The livers were chosen for testing because, while lead can impact the entire body, Larivee explained that the liver acts as a filter of sorts, which means, if lead is indeed present, it will accumulate a little faster there than in other organs. As well as scavenging birds, the project was also originally intended to collect data on waterfowl and gulls, Larivee said. However, dead waterfowl are harder to come by, meaning the unit only has a very small sample size, and gulls didn’t show any abnormal levels of lead, so that prong of the project was discontinued.

Although lead is a metal that’s naturally present in the environment, Larivee said that scavenging birds are at particular risk of being exposed to higher amounts than normal on account of their diets.

“The source of potential lead in the environment that scavenging birds can be exposed to is really from hunted animals, so harvested animals on the landscape where human hunters are using lead as ammunition in their guns to shoot game animals such as deer, moose, caribou, elk, and leaving the gut piles on the landscape,” she explained.

“And sometimes those gut piles can contain lead fragments and the scavenging birds can pick these up and that is a situation that we’ve known about for quite a long time across North America and it helps us, as the Yukon jurisdiction, to also be able to compare our results with other jurisdictions.”

On average, Larivee said the animal health unit sends out about 30 livers a year for testing, collecting the livers from every dead bird brought in by conservation officers or the public. Since the program’s inception, the unit has received results on 132 samples, and another 60 were recently sent out for testing. So far, only one result has come back that showed the bird — in that case, a raven — had a toxic level of lead in its system.

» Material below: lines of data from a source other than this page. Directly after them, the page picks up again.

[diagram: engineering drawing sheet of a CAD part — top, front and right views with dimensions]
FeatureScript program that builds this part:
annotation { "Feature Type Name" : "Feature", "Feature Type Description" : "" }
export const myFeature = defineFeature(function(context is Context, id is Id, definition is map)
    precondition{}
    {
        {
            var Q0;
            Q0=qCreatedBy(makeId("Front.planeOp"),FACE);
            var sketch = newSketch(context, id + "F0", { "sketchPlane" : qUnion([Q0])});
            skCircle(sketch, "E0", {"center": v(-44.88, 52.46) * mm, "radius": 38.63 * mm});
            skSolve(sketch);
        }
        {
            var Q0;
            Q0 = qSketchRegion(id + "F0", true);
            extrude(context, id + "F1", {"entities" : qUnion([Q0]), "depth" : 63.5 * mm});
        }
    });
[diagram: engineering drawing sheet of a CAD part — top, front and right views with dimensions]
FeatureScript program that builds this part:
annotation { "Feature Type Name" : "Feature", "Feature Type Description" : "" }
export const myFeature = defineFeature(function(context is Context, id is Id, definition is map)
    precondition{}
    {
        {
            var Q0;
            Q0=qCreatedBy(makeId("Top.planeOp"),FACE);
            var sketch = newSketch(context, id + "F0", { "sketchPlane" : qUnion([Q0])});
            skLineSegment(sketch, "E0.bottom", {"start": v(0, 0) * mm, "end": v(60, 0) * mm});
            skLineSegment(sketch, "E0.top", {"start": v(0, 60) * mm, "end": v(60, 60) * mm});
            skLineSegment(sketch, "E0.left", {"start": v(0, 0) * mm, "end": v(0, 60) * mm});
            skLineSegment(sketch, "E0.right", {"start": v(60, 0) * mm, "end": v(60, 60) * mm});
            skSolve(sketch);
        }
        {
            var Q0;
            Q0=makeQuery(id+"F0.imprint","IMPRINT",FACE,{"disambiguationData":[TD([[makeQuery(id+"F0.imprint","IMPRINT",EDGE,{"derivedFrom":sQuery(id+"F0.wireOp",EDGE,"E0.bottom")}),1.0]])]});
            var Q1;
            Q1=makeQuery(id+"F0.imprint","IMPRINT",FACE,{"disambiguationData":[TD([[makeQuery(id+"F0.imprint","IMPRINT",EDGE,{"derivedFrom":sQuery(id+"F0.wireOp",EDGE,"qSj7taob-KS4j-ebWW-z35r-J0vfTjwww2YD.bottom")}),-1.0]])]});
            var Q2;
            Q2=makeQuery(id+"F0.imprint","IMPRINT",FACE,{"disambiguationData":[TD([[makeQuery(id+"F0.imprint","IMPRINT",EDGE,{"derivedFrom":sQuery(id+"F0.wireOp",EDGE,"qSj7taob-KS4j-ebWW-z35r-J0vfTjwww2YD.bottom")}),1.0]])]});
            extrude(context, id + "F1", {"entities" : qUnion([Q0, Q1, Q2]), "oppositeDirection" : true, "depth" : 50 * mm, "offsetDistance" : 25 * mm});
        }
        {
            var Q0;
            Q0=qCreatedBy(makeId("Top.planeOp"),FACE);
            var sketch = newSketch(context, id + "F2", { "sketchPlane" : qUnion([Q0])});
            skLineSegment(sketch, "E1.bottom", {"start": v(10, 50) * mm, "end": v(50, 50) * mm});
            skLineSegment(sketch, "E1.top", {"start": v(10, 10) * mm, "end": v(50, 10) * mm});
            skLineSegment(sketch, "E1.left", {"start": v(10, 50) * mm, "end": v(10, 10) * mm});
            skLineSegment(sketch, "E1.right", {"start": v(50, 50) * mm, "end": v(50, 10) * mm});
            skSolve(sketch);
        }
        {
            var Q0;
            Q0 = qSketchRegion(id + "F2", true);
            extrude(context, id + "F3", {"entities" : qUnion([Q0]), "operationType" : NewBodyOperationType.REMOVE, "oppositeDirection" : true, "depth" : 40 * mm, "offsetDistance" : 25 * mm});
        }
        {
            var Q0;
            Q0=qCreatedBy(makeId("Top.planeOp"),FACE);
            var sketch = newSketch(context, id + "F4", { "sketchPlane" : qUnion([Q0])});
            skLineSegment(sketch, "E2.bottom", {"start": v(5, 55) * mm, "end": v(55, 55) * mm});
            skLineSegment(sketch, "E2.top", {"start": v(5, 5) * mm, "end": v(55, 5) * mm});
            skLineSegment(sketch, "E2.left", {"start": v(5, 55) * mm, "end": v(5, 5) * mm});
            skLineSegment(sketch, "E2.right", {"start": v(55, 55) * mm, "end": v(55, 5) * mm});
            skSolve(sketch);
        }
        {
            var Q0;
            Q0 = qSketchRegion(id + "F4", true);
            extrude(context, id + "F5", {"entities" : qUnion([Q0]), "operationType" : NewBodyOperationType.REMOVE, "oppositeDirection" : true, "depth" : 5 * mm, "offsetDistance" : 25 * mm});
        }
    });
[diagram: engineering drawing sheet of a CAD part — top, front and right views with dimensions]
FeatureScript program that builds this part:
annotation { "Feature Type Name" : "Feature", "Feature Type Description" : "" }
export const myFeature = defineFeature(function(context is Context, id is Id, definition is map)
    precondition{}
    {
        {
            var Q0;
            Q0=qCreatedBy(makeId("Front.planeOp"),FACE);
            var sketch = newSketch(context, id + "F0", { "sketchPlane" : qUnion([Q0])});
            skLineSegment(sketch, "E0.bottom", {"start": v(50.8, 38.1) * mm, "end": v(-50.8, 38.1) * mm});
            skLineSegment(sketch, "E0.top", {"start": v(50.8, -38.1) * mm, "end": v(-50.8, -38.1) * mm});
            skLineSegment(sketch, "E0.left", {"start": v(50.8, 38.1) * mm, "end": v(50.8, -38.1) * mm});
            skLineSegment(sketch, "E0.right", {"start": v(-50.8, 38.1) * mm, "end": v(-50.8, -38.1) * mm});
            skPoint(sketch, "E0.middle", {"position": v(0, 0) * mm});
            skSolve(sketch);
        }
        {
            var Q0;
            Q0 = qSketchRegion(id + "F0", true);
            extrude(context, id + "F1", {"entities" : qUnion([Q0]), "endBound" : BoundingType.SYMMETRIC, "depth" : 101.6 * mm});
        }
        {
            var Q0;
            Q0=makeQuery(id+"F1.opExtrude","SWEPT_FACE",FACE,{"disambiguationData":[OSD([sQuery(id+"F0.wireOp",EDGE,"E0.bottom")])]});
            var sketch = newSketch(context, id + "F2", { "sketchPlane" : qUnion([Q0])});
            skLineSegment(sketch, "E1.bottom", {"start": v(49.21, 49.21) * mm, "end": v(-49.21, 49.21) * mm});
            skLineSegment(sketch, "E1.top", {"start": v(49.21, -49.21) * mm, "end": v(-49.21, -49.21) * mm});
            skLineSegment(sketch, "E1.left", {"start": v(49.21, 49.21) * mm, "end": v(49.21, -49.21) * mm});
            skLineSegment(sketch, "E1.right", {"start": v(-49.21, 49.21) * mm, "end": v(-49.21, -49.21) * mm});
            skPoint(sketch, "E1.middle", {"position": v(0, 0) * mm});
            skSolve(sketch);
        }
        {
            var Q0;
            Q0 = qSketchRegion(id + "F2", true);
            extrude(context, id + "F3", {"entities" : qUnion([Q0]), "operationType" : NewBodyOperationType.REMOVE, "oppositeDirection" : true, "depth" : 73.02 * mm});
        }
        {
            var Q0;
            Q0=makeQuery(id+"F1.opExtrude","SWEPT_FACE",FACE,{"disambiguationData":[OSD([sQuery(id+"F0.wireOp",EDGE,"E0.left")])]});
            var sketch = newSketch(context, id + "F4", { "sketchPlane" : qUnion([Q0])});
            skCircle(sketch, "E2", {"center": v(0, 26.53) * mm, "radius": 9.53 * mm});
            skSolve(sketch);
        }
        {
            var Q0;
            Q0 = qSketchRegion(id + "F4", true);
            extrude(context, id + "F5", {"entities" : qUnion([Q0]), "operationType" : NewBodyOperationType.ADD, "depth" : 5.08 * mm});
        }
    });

The rest of the results have largely been in the normal range.

But while death by lead poisoning isn’t exactly a huge threat at the moment to the Yukon’s scavenging birds, long-term lead exposure and toxicity can impact animals’ health and behaviours in ways that, while not the primary cause of, can contribute to an early demise.

“Animals that are on the sort of higher level might start to show signs that are quite indicative of lead toxicity, which are often neurological in nature, so they may have drooping wings, dropping heads, because lead can cause the brain to swell,” Larivee said. “There can also be neurological issues that go on with the animal so that they can’t move properly, they almost look like they’re intoxicated.”

That may be why, for example, a raven messes up its landing on a hydro pole and gets electrocuted, or a golden eagle sitting on the road can’t leap or fly out of the way of an oncoming car in time.

While five years and more than 130 samples may seem like a lot, Larivee said the project is still in its early stages, and, in order to paint a proper, scientific picture of what’s going on, the animal health unit is always hoping to get more samples to add to its database.

“We really encourage people to let us know if they find an animal, any animal, that’s been found dead or may have died from an obvious reason, to either call conservation officers to bring that animal to Environment (Yukon),” she said.

“(We) rely on quite a bit of public participation in providing us the samples.”